Yep you won! Lol! I have maybe about a 8 year old ABA block that I bought because I needed the Forged Crank for my 058 engine. 




nater said:


> ^^^^ this guy has my (very used) 3.6L head gasket and valve cover gaskets!


Lol! That's how he knows that a 3.2 cylinder head won't fit on a 3.6 bottom. Lol


----------



## need_a_VR6 (May 19, 1999)

un1ko said:


> Lol! That's how he knows that a 3.2 cylinder head won't fit on a 3.6 bottom. Lol


It's hard to figure things out with having things to figure things out with... or I am a hoarder... or both are true. 

For the record I scanned the HG for a specific reason :wave:


----------



## un1ko (Apr 6, 2004)

need_a_VR6 said:


> It's hard to figure things out with having things to figure things out with... or I am a hoarder... or both are true.
> 
> For the record I scanned the HG for a specific reason :wave:



Lol! I'm a hoarder too!! My wife wants to kill me know that we are moving. My garage is full of parts, my closet is full of t-shirts, pants, jackets like from late 90s.


----------



## need_a_VR6 (May 19, 1999)

The last time I moved I paid flat rate for a moving service. They didn't figure the garage would be that hard. An entire extra truck on them.
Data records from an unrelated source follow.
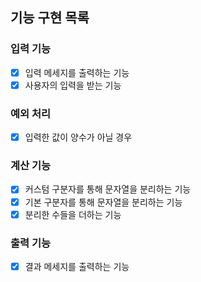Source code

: ## 기능 구현 목록

### 입력 기능

- [x] 입력 메세지를 출력하는 기능
- [x] 사용자의 입력을 받는 기능

### 예외 처리

- [x] 입력한 값이 양수가 아닐 경우

### 계산 기능

- [x] 커스텀 구분자를 통해 문자열을 분리하는 기능
- [x] 기본 구분자를 통해 문자열을 분리하는 기능
- [x] 분리한 수들을 더하는 기능

### 출력 기능

- [x] 결과 메세지를 출력하는 기능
Whoops.


----------



## un1ko (Apr 6, 2004)

need_a_VR6 said:


> The last time I moved I paid flat rate for a moving service. They didn't figure the garage would be that hard. An entire extra truck on them. Whoops.
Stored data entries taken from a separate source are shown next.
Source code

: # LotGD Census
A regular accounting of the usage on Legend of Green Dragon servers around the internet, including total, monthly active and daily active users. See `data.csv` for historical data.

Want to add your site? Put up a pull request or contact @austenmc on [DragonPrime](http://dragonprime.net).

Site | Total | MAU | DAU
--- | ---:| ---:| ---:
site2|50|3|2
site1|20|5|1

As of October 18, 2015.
Lol! I should definitely do that!


----------



## need_a_VR6 (May 19, 1999)

un1ko said:


> Lol! I should definitely do that!


Best money I never spent. Funniest part is that I moved all the big/heavy/dirty things out already.


----------



## Royal769sr (Jul 28, 2013)

Update?? Are you in Vegas? 

Sent from my SGH-M919 using Tapatalk


----------



## un1ko (Apr 6, 2004)

Royal769sr said:


> Update?? Are you in Vegas?
> 
> Sent from my SGH-M919 using Tapatalk


Yeah I'm in Vegas. As for this, I'm going to wait because I want to finish my current build. Later I'll buy the engine and then figure out in what car I install it.


----------



## Royal769sr (Jul 28, 2013)

un1ko said:


> Yeah I'm in Vegas. As for this, I'm going to wait because I want to finish my current build. Later I'll buy the engine and then figure out in what car I install it.


Cool what's the current project 

Sent from my SGH-M919 using Tapatalk


----------



## un1ko (Apr 6, 2004)

Royal769sr said:


> Cool what's the current project
> 
> Sent from my SGH-M919 using Tapatalk



Sorry for the delay. Here's an old post of my build - http://forums.vwvortex.com/showthread.php?6017311-Audi-S4-with-a-2.0T-heart-Build

Later I will update it. I've been more on facebook than here lately.


----------